● **Dataset excerpts**
----
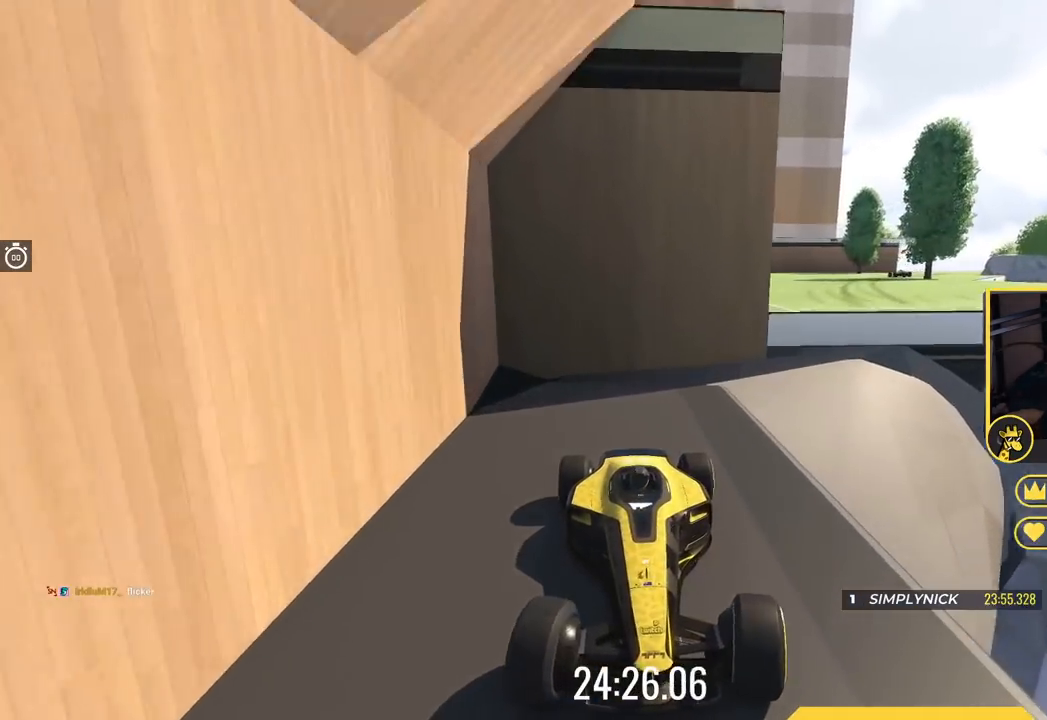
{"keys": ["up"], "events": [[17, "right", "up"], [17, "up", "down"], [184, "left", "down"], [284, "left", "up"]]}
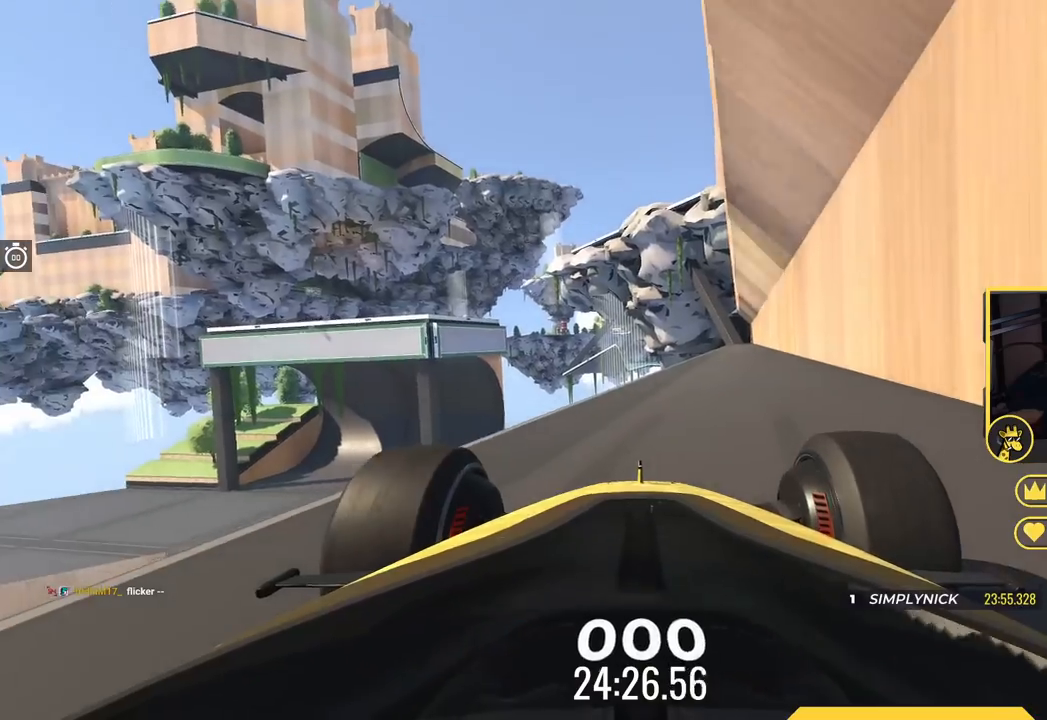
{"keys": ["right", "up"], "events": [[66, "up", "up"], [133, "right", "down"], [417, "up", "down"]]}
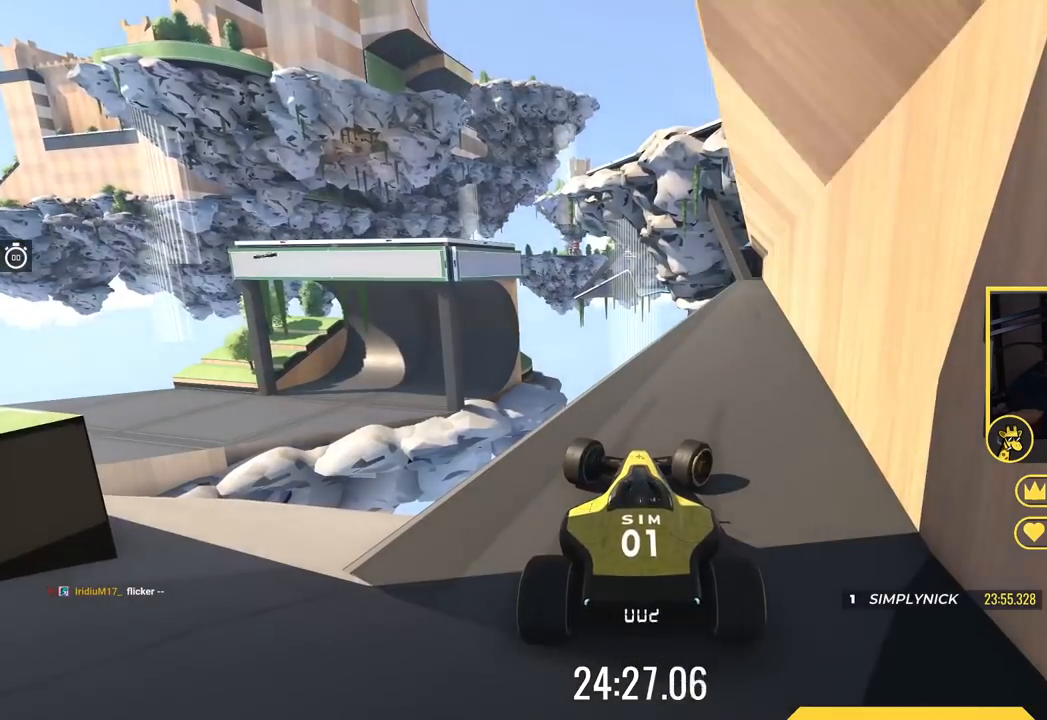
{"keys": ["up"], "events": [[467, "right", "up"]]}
----
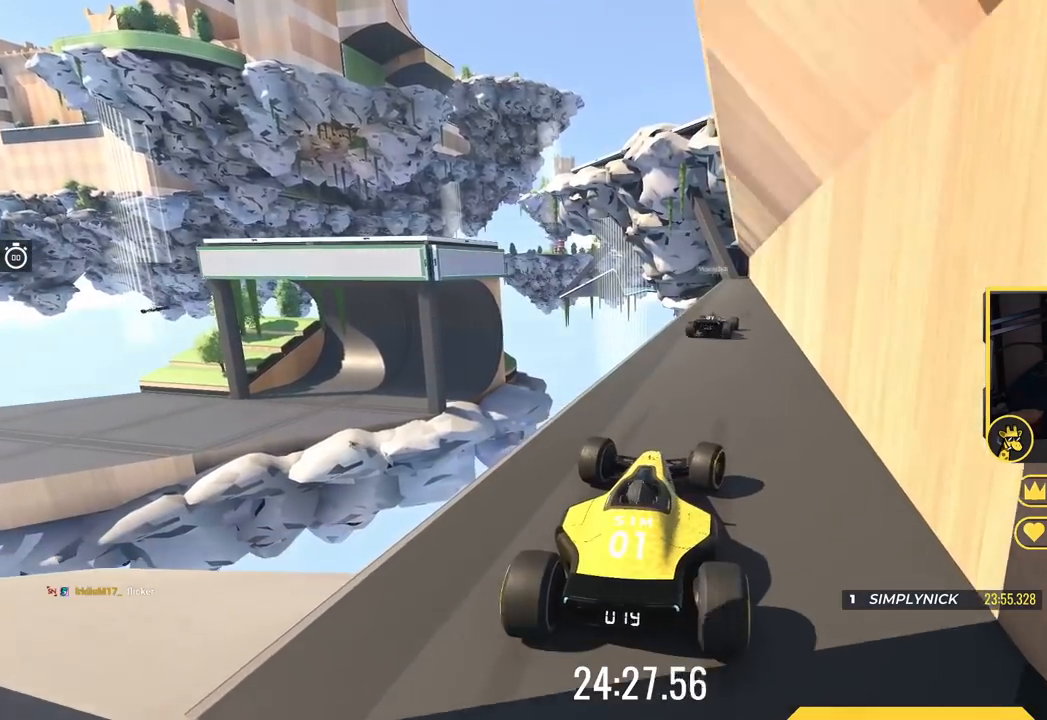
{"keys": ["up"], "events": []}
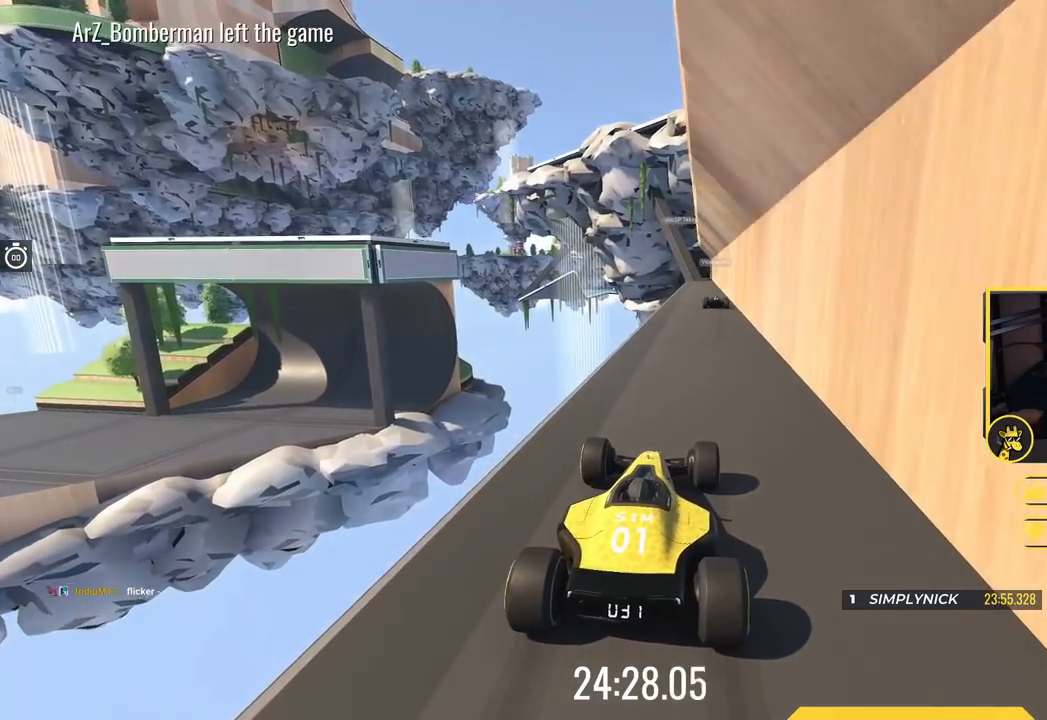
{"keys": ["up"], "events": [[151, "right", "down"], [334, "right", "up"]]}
----
● **What the task asks**
The lines above that include "down" should each be listed.

● **Task answer**
{"keys": ["up"], "events": [[17, "right", "up"], [17, "up", "down"], [184, "left", "down"], [284, "left", "up"]]}
{"keys": ["right", "up"], "events": [[66, "up", "up"], [133, "right", "down"], [417, "up", "down"]]}
{"keys": ["up"], "events": [[151, "right", "down"], [334, "right", "up"]]}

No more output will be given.